Pani Marto, zacznijmy od definicji. Zachowania ryzykowne brzmią jak szeroka kategoria. Czym są i co możemy do nich zaliczyć?
To rzeczywiście szerokie spektrum zachowań, których wspólnym mianownikiem jest ich zagrażający dla młodego człowieka charakter oraz kwestia przekraczania, testowania granic. Zagrożenie może dotyczyć różnych sfer: wchodzenie w niebezpieczne relacje może grozić wykorzystaniem, eksperymentowanie ze środkami psychoaktywnymi grozi uzależnieniem. Mamy też zachowania ryzykowne związane z autodestrukcją. W mojej pracy z młodzieżą przekonuję się, że ta ostatnia grupa wybija się na pierwszy plan. Mam tu na myśli samouszkodzenia, stosowanie restrykcyjnych, niebezpiecznych diet odchudzających czy zachowania samobójcze.

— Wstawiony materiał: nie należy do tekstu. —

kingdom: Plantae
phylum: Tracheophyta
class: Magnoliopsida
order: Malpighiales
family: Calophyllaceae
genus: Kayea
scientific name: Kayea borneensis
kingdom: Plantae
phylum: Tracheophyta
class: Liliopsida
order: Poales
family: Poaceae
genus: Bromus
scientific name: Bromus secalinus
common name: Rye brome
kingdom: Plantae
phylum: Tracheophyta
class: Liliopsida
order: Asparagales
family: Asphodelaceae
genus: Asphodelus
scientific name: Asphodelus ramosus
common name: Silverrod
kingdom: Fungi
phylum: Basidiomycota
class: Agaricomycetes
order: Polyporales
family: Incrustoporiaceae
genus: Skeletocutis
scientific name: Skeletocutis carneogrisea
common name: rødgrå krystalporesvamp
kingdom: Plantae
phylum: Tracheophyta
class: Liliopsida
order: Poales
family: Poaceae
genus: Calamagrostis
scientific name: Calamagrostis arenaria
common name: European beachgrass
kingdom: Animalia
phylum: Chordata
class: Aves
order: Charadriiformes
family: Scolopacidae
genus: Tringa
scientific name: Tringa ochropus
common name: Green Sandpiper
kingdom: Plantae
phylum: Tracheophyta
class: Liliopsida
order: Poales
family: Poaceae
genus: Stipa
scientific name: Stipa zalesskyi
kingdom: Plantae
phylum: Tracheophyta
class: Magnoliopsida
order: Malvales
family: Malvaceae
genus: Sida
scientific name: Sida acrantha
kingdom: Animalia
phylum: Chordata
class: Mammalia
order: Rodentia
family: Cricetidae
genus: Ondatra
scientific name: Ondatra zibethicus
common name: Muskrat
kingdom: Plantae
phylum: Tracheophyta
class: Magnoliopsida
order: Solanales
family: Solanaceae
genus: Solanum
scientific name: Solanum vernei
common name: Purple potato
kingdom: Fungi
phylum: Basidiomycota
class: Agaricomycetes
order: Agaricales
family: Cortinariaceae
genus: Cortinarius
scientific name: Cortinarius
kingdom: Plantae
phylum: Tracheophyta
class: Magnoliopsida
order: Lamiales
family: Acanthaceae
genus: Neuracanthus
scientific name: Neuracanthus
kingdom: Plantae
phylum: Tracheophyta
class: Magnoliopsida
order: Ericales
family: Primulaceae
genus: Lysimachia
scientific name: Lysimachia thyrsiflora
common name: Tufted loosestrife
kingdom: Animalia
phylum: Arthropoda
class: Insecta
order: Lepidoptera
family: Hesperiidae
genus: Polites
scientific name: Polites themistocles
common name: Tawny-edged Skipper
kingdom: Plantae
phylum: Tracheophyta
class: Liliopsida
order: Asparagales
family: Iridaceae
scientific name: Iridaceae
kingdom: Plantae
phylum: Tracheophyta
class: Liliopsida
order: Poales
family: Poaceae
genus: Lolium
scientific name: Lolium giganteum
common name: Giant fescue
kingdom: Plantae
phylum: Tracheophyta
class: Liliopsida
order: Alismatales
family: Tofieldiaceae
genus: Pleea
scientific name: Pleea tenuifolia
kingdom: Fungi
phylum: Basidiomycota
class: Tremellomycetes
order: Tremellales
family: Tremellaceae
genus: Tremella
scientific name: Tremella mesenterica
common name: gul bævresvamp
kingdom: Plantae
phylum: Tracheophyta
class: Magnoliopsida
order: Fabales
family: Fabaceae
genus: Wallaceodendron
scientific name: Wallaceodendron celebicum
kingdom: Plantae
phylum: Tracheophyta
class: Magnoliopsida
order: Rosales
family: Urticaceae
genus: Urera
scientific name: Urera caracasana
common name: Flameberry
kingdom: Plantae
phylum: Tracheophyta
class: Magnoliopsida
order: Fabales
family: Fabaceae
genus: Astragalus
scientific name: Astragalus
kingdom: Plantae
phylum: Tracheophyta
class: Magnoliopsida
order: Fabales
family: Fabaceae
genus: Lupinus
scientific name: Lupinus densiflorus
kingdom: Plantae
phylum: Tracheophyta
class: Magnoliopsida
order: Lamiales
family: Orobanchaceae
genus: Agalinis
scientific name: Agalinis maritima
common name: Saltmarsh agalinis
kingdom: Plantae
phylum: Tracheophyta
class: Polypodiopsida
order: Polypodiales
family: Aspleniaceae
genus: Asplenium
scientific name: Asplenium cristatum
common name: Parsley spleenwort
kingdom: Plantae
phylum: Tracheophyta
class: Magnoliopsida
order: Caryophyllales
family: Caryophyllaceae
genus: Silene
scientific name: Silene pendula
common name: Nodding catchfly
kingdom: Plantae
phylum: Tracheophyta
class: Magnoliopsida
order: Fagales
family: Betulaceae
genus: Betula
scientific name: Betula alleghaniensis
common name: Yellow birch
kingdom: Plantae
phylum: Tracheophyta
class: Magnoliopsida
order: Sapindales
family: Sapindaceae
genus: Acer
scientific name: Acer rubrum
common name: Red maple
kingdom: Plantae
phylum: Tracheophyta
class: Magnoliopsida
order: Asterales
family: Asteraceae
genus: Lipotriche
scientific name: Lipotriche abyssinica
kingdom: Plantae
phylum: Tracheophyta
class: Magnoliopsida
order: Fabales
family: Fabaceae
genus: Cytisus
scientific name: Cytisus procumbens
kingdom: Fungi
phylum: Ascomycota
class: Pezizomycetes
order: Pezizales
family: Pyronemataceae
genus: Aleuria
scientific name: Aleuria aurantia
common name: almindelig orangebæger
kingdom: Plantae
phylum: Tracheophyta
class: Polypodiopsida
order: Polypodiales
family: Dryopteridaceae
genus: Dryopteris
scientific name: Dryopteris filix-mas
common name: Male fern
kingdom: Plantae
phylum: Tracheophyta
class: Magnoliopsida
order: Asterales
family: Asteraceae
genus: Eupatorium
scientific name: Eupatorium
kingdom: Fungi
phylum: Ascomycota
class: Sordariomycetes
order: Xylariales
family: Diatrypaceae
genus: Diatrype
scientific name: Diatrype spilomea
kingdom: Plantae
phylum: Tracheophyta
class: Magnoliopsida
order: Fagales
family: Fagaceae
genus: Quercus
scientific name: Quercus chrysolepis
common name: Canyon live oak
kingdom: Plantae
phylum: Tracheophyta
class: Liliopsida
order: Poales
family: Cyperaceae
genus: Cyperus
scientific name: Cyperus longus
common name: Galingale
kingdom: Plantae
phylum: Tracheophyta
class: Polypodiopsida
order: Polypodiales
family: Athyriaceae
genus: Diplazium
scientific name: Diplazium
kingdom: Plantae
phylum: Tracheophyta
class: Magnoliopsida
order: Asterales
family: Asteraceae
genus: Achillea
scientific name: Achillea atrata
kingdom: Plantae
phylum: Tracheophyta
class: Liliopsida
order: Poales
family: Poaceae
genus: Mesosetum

Z jakich powodów dzieci podejmują ryzykowne zachowania?
Dzieci nie mają rozwiniętej jeszcze umiejętności przewidywania skutków swoich działań. Podoba mi się stwierdzenie, że rodzice i nauczyciele powinni być „korą przedczołową” swoich dzieci, czyli wskazywać na konsekwencje zachowań, pomagać im rozumieć relacje przyczynowo-skutkowe. W moim przekonaniu część zachowań ryzykownych wynika właśnie z etapu rozwojowego i niedojrzałości wyższych struktur m...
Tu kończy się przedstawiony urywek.